If you’ve ever seen Chinatown, you’ve seen a small sample of this. Los Angeles was built on a parched section of Southern California, and exists because it draws water from the Owens Valley to its north, and the Colorado River to its east.
“The Colorado River system drains a very large area,” said Alex Hall, a professor at the Department of Atmospheric and Oceanic Sciences at UCLA. “It was already in severe water deficit before the current drought, and it looks to be headed towards the first official water shortage declaration in its history.”
“In a widespread drought like the present,” Field added, “both the Colorado Basin and Northern California have decreased ability to provide water to Southern California.”
What this sort of thing literally means is that someone who needs water—usually to support an agricultural company—butts heads with an authority like the federal government, when it’s announced that some reservoir is too dry to release any more water.

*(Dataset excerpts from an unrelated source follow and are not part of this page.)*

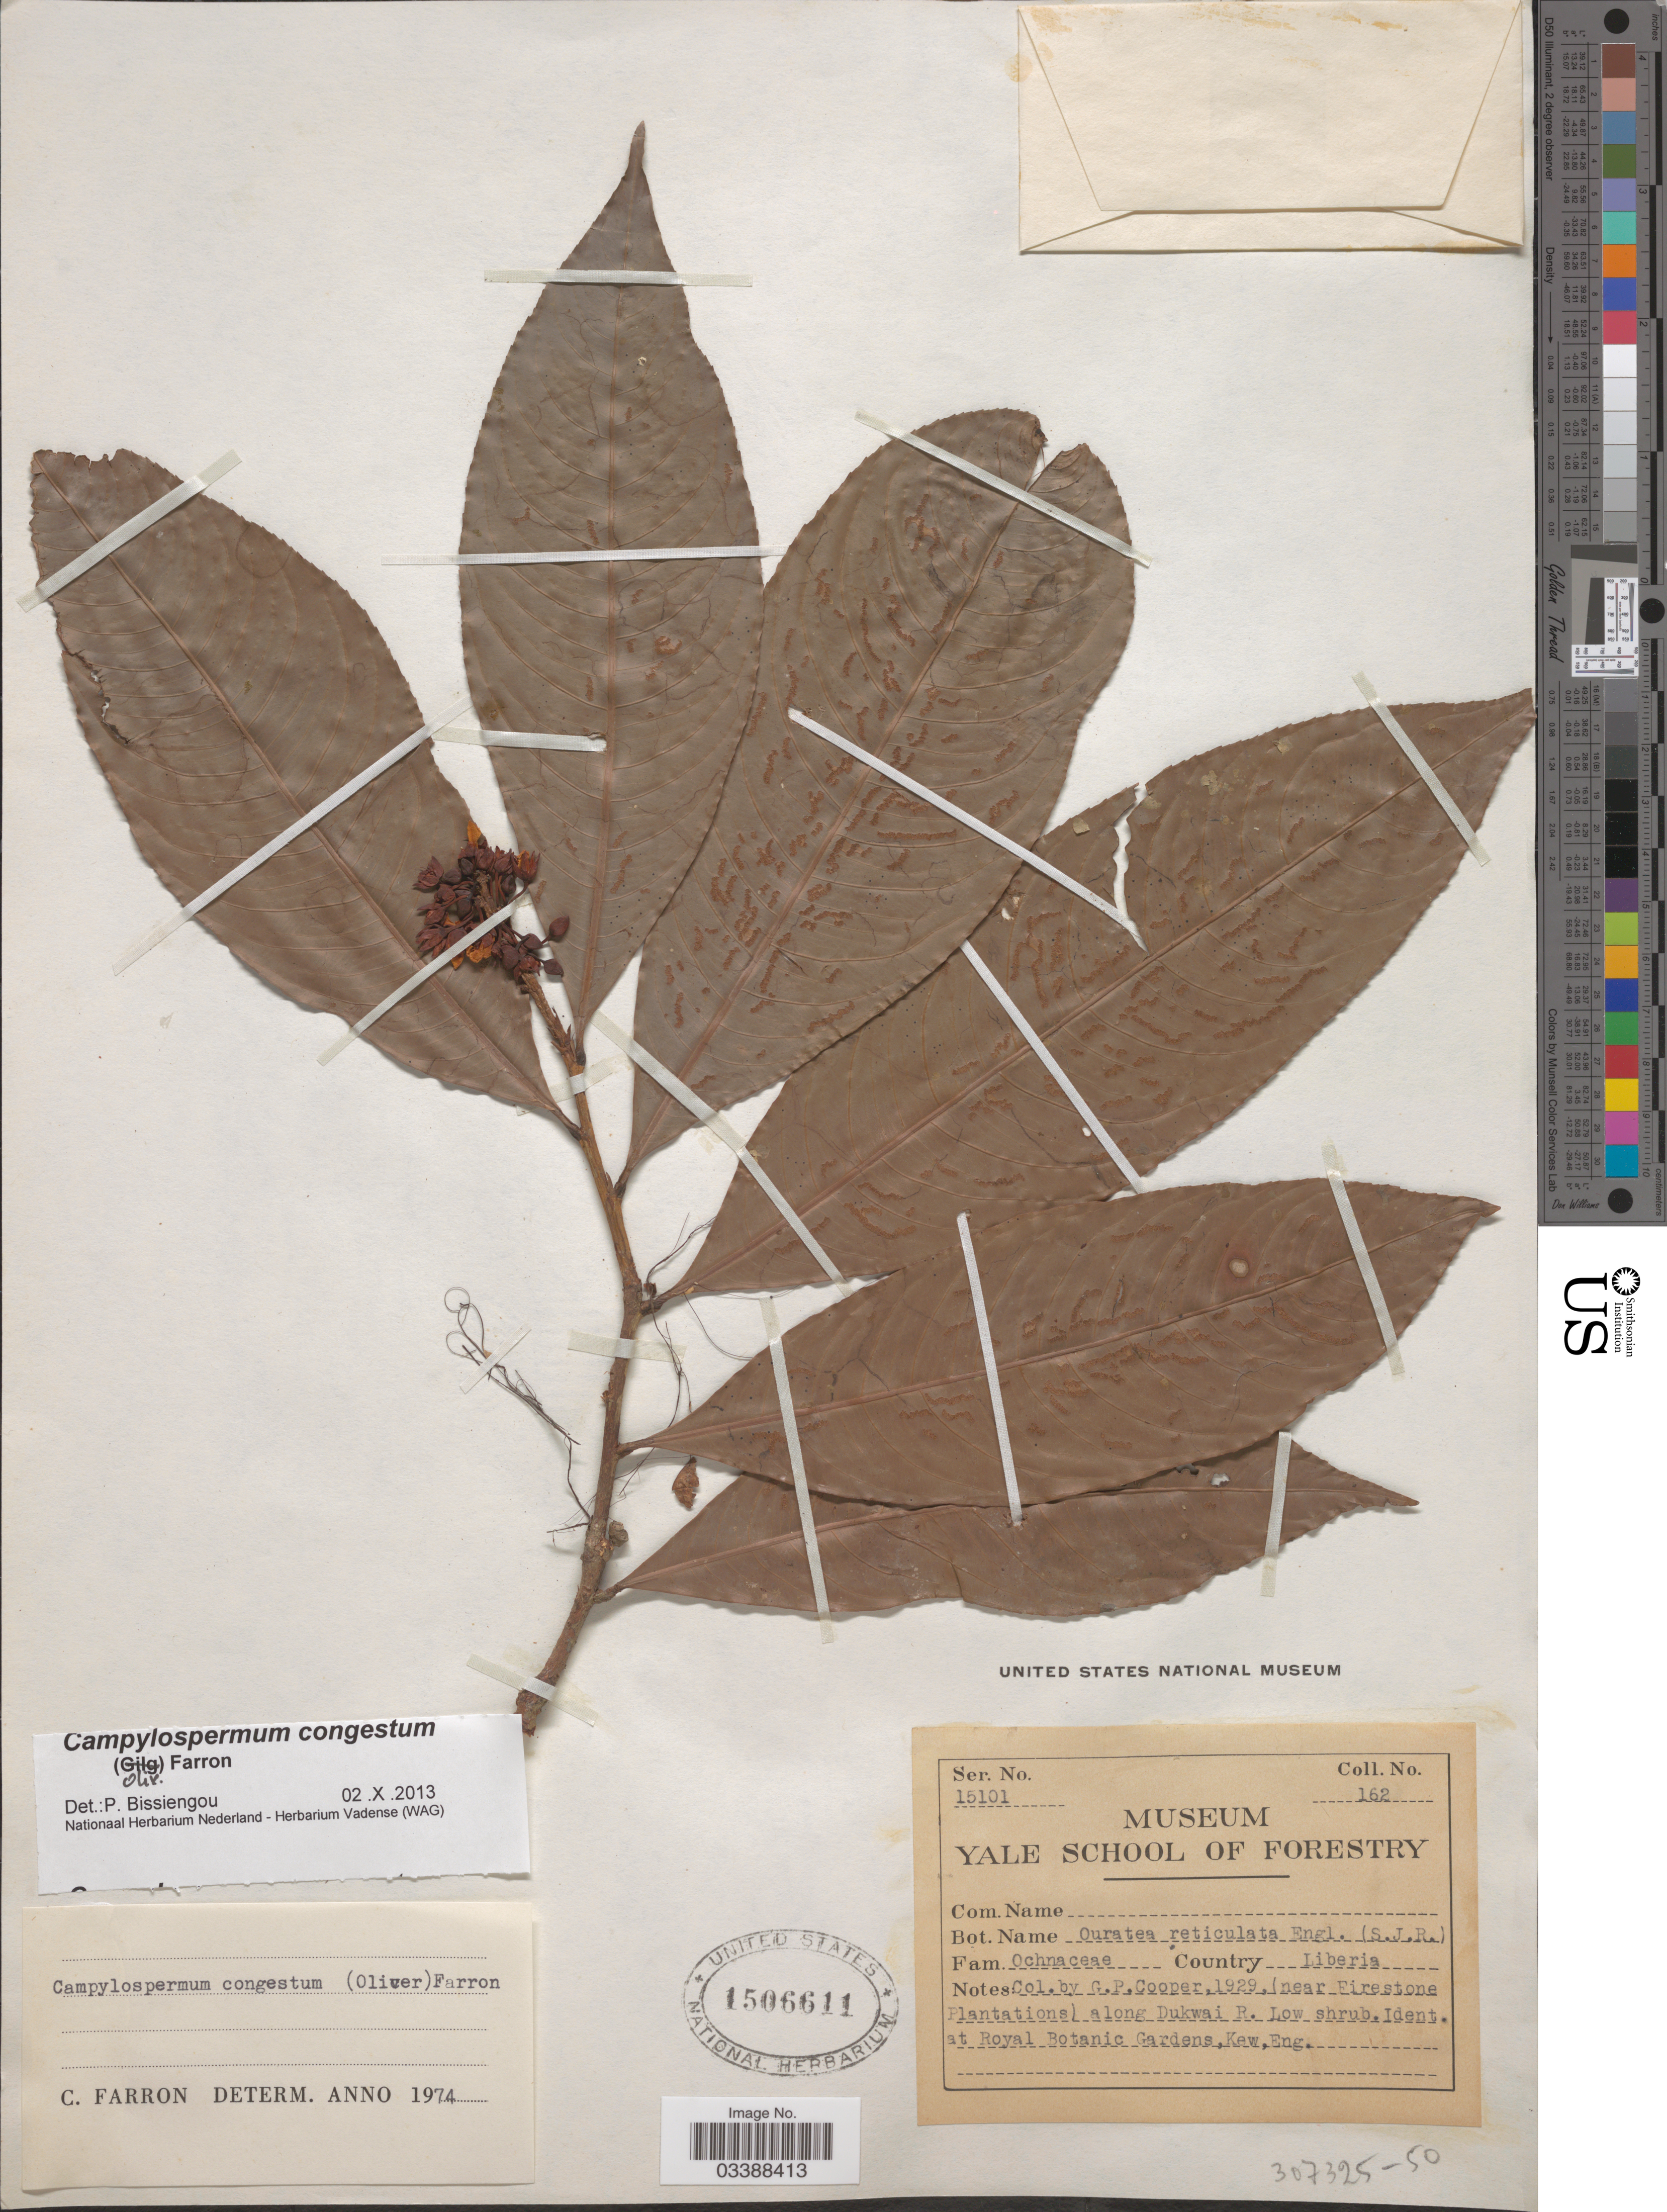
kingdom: Plantae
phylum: Tracheophyta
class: Magnoliopsida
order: Malpighiales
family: Ochnaceae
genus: Campylospermum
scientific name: Campylospermum congestum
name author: (Oliv.) Farron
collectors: G. Cooper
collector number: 162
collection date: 1929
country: Liberia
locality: (near Firestone Plantations) along Dukwai R.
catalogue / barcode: US 1506611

So an organized group of farming sector business operators might threaten to simply smash open a reservoir. Such a threat has been percolating since at least May at the Klamath Project in Southern Oregon and Northern California. The situation has not yet been resolved.
“We need to come together as a society right now, not just for the drought and fire conditions in the West, but for the flooding in the Midwest and South, the vulnerability to increasingly wet storms in the East and South, and the general economic and social crisis besetting rural America,” Jones said.
Arjun Heimsath, a professor at Arizona State University’s School of Sustainability who has studied watersheds in places like the Himalayas, and now lives in hot, dry Arizona, has a unique, global perspective on the situation.
That doesn’t put his mind at ease.
“Of course I’m worried, as everyone should be,” he said. In spite of the drought, and climate change in general, he said, “most of the U.S. remains fixated on continued development, keeping their big cars and trucks clean and watering their lawns.”
“The heat waves and drought,” Heimsath said, “are going to continue to get worse and worse, and ultimately make much of the West uninhabitable.”